[Start Information given]

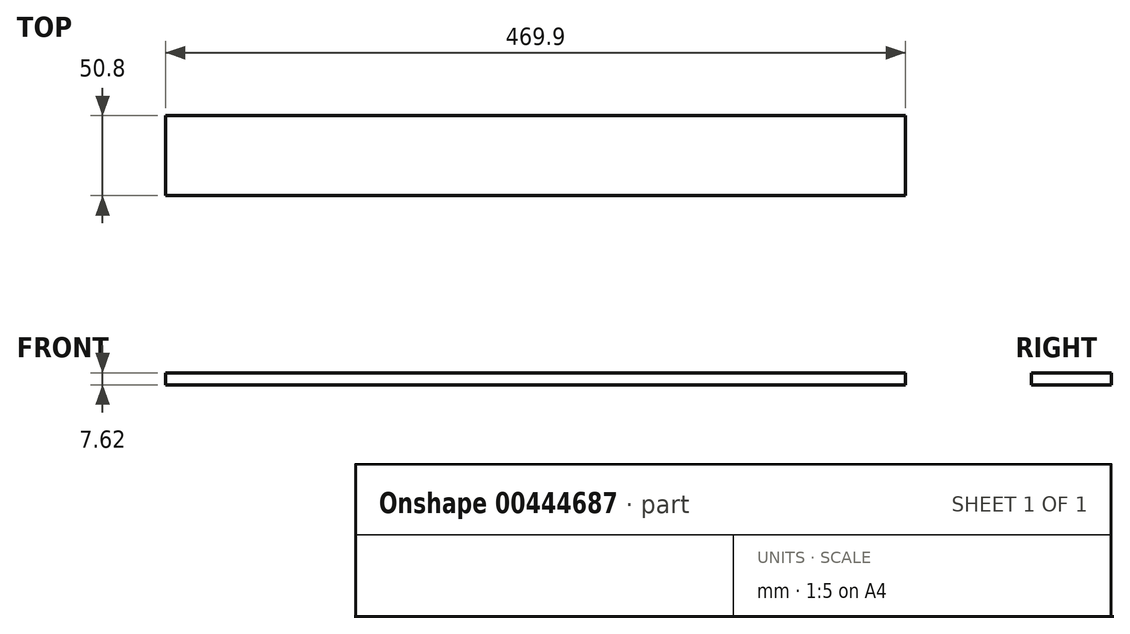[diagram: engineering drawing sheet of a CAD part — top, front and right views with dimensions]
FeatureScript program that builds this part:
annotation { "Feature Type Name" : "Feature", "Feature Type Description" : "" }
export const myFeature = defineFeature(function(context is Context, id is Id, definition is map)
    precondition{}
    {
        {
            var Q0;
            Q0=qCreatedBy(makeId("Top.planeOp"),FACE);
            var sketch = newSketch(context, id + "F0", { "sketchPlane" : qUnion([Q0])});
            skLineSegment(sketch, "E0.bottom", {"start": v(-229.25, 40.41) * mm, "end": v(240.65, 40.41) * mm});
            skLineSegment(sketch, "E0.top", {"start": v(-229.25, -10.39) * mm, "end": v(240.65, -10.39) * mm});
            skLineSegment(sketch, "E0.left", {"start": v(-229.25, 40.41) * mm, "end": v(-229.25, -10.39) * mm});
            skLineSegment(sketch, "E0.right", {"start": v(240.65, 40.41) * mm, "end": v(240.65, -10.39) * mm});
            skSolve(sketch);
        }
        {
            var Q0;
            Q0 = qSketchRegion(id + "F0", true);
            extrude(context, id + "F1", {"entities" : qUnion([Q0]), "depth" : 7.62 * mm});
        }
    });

[End Information given]

**Directions**
Copy out each line above that contains the string "context".

**Solved exercise**
export const myFeature = defineFeature(function(context is Context, id is Id, definition is map)
            var sketch = newSketch(context, id + "F0", { "sketchPlane" : qUnion([Q0])});
            extrude(context, id + "F1", {"entities" : qUnion([Q0]), "depth" : 7.62 * mm});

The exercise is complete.